Scientific investigations conducted at different spatial and temporal scales can be complementary. To maximize this potential, we in the scientific community collectively have to work to find connections among approaches, data, and conclusions resulting from studies conducted at different scales. The effort to identify connections includes noting the strengths of different projects and recognizing how this information can be leveraged to develop a more complete understanding. In this presentation I discuss three examples that demonstrate how broad, population-scale information can be leveraged to better understand relative condition and change in lakes. I will provide an overview of the US National Lakes Assessment (NLA) project. The NLA is a collaborative, coordinated partnership project among States, Tribes, and the US Environmental Protection Agency designed to provide national and regional-scale statistics describing select biological, chemical, physical, human use, and watershed characteristics in lakes.
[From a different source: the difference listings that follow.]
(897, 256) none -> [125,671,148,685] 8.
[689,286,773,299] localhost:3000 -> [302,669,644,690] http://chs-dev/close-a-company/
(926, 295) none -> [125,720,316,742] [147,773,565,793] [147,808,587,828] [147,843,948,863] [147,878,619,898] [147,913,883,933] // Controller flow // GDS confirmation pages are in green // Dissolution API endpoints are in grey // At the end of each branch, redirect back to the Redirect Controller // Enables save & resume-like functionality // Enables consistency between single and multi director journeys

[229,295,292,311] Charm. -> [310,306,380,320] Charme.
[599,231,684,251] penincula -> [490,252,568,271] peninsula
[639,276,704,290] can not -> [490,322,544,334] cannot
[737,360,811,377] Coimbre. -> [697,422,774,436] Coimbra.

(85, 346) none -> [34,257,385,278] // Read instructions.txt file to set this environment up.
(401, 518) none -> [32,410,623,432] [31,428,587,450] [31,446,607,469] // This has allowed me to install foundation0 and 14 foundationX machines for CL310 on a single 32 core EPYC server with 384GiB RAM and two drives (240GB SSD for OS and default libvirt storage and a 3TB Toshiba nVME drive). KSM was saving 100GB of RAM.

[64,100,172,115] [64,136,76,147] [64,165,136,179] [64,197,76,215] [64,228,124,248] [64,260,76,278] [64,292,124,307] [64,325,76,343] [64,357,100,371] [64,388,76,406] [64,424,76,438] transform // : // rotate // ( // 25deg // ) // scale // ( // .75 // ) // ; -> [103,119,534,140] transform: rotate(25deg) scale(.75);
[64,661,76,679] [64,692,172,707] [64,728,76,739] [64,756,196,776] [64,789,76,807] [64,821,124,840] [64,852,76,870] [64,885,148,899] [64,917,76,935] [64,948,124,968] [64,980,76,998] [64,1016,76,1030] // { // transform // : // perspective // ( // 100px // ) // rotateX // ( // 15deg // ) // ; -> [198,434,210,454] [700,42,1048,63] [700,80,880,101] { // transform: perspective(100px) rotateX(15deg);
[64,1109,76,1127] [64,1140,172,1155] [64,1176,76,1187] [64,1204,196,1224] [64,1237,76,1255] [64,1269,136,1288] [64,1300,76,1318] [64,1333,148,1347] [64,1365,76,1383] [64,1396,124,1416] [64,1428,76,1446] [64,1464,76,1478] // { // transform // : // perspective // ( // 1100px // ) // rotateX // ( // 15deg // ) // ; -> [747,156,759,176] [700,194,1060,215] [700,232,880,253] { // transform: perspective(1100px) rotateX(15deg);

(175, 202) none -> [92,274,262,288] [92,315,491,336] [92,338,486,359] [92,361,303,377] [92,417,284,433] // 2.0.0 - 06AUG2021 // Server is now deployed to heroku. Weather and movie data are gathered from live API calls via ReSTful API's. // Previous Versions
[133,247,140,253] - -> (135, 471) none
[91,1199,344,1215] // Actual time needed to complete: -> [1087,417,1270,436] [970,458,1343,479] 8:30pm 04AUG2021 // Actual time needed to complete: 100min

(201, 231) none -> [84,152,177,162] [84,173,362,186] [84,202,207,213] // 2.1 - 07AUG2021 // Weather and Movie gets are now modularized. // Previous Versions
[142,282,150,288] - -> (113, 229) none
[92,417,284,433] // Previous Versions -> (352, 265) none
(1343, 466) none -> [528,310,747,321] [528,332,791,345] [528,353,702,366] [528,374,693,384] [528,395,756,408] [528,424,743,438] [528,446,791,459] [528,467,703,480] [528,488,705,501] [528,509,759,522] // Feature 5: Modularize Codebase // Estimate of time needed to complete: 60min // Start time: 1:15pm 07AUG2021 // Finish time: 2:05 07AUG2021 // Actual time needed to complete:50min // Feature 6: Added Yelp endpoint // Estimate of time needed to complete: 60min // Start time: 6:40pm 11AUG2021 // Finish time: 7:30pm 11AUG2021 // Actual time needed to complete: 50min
Multiple researchers from state and federal agencies as well as universities have used NLA data from a few sites to the full national set to test hypotheses about lake ecology and management, but there are also opportunities to consider the perspective that population-level information can bring to aquatic sciences. The first example leverages national-scale data to examine temporal change in nutrient concentration. In conjunction with comparable national streams data, information from NLA has been used to show population-level changes in total phosphorus concentration across the US. A subsequent study builds on these findings to describes temporal changes in the context of a nutrient – color paradigm in lakes. A second example highlights how population information from different spatial scales can be leveraged to better understand relative condition of lake shoreline habitat. Finally, by connecting an individual lake to the NLA inferences, I highlight an approach for using population information to provide context for local data. These examples demonstrate how population-scale lake data generated by NLA can be leveraged to inform hypothesis generation, strengthen the case for management activity, and understand phenomenon occurring at local scales in the context of large-scale patterns. The views expressed in this abstract are those of the author and do not necessarily represent the views or policies of the US Environmental Protection Agency.


Amina Pollard is an ecologist working in the Office of Water at the US Environmental Protection Agency. She is a graduate from Lawrence University (BA, 1995), Wright State University (MS, 1997), and the University of Wisconsin Madison (Ph.D., 2002). Dr. Pollard leads the US National Lakes Assessment. At the broadest level this survey characterizes select measures of biological, chemical, physical and recreational status of lakes to determine whether conditions are changing over time. She collaborates with scientists and resource managers across the US to implement this survey and to communicate results to diverse audiences. Dr. Pollard’s research explores local and regional environmental controls on the biological assemblages in lakes, streams, and wetlands. The third component of Dr. Pollard’s career involves working at the interface of science and policy locally, nationally, and internationally.